## EXERCISE DATA
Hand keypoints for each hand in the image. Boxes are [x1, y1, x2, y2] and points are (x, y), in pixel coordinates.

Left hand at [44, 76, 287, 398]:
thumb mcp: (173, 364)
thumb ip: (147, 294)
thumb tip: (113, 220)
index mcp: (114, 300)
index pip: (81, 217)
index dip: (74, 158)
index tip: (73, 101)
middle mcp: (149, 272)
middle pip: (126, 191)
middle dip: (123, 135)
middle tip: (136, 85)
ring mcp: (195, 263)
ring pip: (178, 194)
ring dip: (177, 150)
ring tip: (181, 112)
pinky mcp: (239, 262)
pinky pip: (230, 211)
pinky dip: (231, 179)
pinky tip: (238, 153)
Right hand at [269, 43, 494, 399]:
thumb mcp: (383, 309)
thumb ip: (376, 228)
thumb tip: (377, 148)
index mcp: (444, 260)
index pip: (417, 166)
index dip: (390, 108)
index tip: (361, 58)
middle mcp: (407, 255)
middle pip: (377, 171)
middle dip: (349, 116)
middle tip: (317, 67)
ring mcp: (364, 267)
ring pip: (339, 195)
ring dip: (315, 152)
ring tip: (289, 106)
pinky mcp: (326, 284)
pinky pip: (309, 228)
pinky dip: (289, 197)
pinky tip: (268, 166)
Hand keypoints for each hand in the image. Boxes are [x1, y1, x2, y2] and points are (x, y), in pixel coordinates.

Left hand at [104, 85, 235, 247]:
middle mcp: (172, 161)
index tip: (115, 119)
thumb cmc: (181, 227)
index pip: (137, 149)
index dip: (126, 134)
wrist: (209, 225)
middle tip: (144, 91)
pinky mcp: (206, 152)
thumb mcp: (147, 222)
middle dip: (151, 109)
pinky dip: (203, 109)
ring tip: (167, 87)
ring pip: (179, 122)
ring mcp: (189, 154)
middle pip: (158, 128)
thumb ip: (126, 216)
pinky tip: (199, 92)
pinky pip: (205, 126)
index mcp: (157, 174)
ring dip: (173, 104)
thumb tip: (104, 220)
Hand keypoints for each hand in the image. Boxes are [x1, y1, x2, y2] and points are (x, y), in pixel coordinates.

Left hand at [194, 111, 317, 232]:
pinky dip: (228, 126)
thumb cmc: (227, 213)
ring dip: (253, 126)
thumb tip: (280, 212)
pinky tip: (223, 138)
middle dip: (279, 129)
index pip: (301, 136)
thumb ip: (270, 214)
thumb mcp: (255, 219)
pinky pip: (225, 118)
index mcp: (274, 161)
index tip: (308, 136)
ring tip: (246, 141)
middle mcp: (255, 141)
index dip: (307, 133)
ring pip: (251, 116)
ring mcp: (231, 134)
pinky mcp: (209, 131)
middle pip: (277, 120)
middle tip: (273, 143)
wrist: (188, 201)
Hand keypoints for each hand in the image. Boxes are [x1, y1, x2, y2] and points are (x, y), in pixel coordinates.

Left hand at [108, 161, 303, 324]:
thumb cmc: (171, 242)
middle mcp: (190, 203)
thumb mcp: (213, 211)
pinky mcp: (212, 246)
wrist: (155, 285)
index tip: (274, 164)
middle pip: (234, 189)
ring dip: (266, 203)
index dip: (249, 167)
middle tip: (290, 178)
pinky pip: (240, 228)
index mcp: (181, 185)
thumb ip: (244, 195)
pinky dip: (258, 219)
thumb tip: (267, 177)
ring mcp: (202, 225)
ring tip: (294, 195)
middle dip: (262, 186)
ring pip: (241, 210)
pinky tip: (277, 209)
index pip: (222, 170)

## PROBLEM TO SOLVE
Return each line from the material that includes the string "Left".

## TASK OUTPUT
Left hand at [44, 76, 287, 398]:
Left hand at [104, 85, 235, 247]:
Left hand at [194, 111, 317, 232]:
Left hand at [108, 161, 303, 324]:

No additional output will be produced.